1. The Shackles of Economic Cycles
The fate of cyclical stocks is tightly linked to the economic cycle. During recessions, prices fluctuate wildly, requiring strong psychological resilience. Typical sectors include mining, steel, and real estate.

2. Market Demand Dominance
Performance depends entirely on market prosperity. When demand is strong, stock prices soar; when demand shrinks, they plummet. Supply-side changes are directly reflected in stock prices.

3. The Double-Edged Sword of Price Volatility
High volatility means high risk, but also creates arbitrage opportunities for savvy investors. Those who can catch market turning points can profit handsomely.

4. External Risks Are Everywhere
Policy changes, global economic shocks, geopolitical factors—all can disrupt the cycle of cyclical stocks. Investors must stay alert at all times.

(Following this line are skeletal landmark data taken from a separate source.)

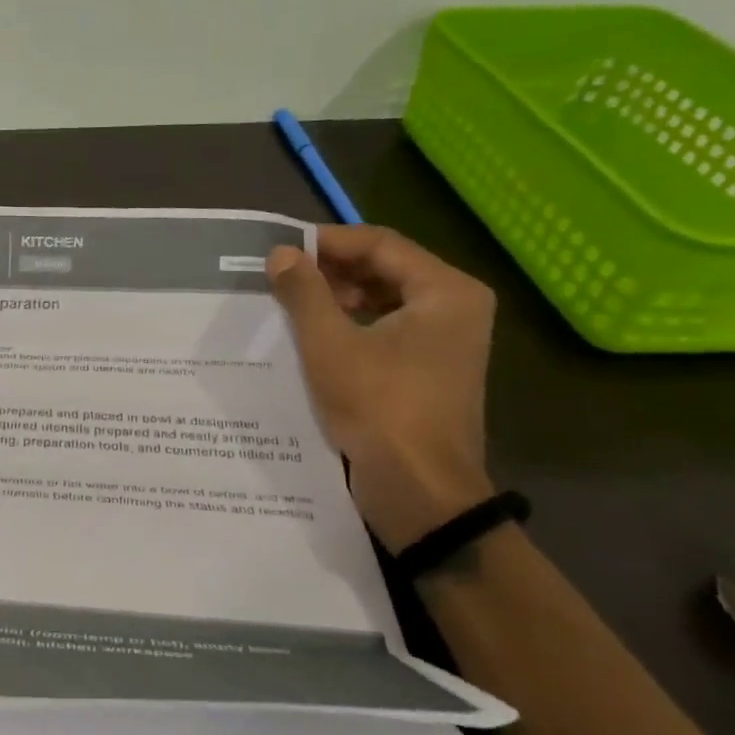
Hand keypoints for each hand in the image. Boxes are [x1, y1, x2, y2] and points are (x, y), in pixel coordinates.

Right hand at [267, 226, 497, 552]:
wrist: (420, 492)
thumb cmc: (380, 408)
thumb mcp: (330, 345)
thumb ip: (304, 292)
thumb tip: (280, 254)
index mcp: (445, 292)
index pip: (380, 244)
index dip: (327, 242)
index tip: (280, 249)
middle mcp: (454, 308)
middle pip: (384, 269)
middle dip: (330, 270)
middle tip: (280, 276)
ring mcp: (445, 342)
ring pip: (382, 300)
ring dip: (336, 298)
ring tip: (289, 304)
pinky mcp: (429, 370)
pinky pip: (385, 329)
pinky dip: (349, 326)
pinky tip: (310, 336)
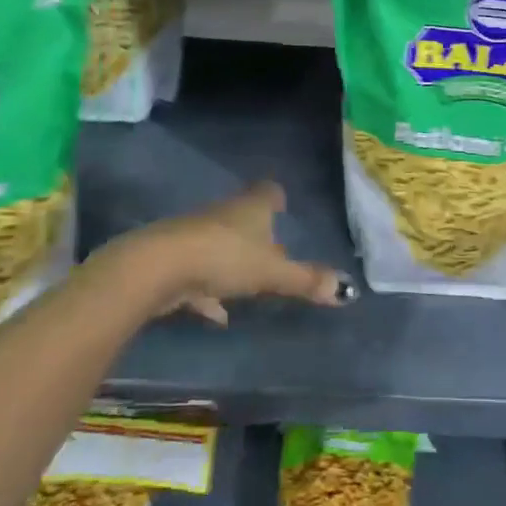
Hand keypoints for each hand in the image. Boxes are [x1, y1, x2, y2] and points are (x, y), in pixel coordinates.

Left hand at [98, 182, 350, 326]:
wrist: (158, 268)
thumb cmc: (224, 258)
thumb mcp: (272, 273)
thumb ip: (306, 280)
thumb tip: (347, 291)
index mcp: (251, 208)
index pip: (268, 192)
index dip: (277, 198)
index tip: (283, 205)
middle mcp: (223, 214)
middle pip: (243, 218)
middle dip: (257, 233)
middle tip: (274, 251)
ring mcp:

Investment Returns and Risks

Returns
✅ Huge profit margins, investors with strong risk tolerance can achieve substantial short-term gains
✅ Economic cycles are predictable; investors can formulate forward-looking strategies accordingly
✅ Combining with other asset classes can help build a more balanced portfolio

Risks
❌ High volatility can cause weak-hearted investors to panic and suffer short-term losses
❌ Requires deep economic knowledge and analytical skills to seize the right timing
❌ External shocks like macro policies and global financial conditions are hard to predict
❌ Not suitable for conservative investors seeking stable wealth growth and long-term preservation

Cyclical Stocks vs. Defensive Stocks

Contrasting sharply with cyclical stocks are defensive stocks (Non-cyclical or Defensive Stocks). These companies produce daily necessities, and demand remains steady regardless of economic conditions.

Typical representatives include:

  • Coca-Cola (daily beverages)
  • Johnson & Johnson (healthcare)
  • Tesco (food retail and daily goods)
  • Diageo (alcoholic beverages)
  • NextEra Energy (utilities infrastructure)

These stocks tend to be less volatile but offer limited returns, making them the first choice for conservative, steady investors.

Final Reflection: Find Your Own Investment Rhythm

Once you understand the characteristics of different stock types, your investment decisions will become markedly different. Cyclical stocks require investors to accurately grasp economic cycles and understand the interaction between grassroots business operations and supply-demand dynamics.

Being able to see the underlying economic drivers behind a cyclical stock and judge which phase of the cycle it is in often determines the success or failure of your investment. Deeply understanding this will help you seize fleeting opportunities amid market fluctuations rather than passively following the tide.